Merck’s MK-3475 has 15 abstracts and six oral presentations at ASCO, with data for multiple indications. The most significant ASCO data for Merck was not released with the rest of the abstracts, but will be presented on June 2 as part of a late-breaking abstract session (abstract #LBA9000). The company will reveal the data on 411 advanced melanoma patients across the entire therapy spectrum, including Yervoy-failure patients, which is part of Merck’s current FDA biologics license application (BLA).

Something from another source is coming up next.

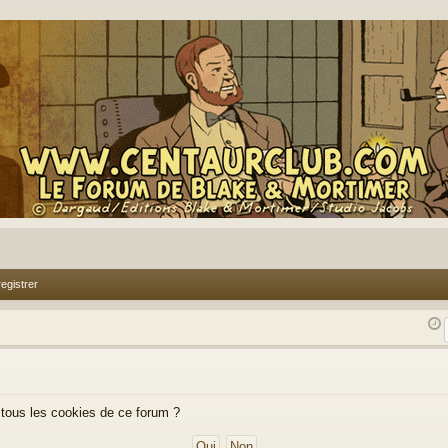
egistrer
 tous les cookies de ce forum ?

Additional evidence that MK-3475 is effective in melanoma, and that PD-1/PD-L1 receptors may be used as biomarkers, is in abstract #3005. In 135 melanoma patients treated with MK-3475, objective responses were seen as late as 64 weeks, with some conversions to complete response as late as 72 weeks. The overall response rate was 41%. The median overall survival had not yet been reached, but the one-year survival rate for PD-L1-positive patients was 84%, and 69% in PD-L1-negative patients. However, abstract #3015 showed that baseline tumor size was the strongest independent prognostic factor in patients with metastatic melanoma treated with MK-3475.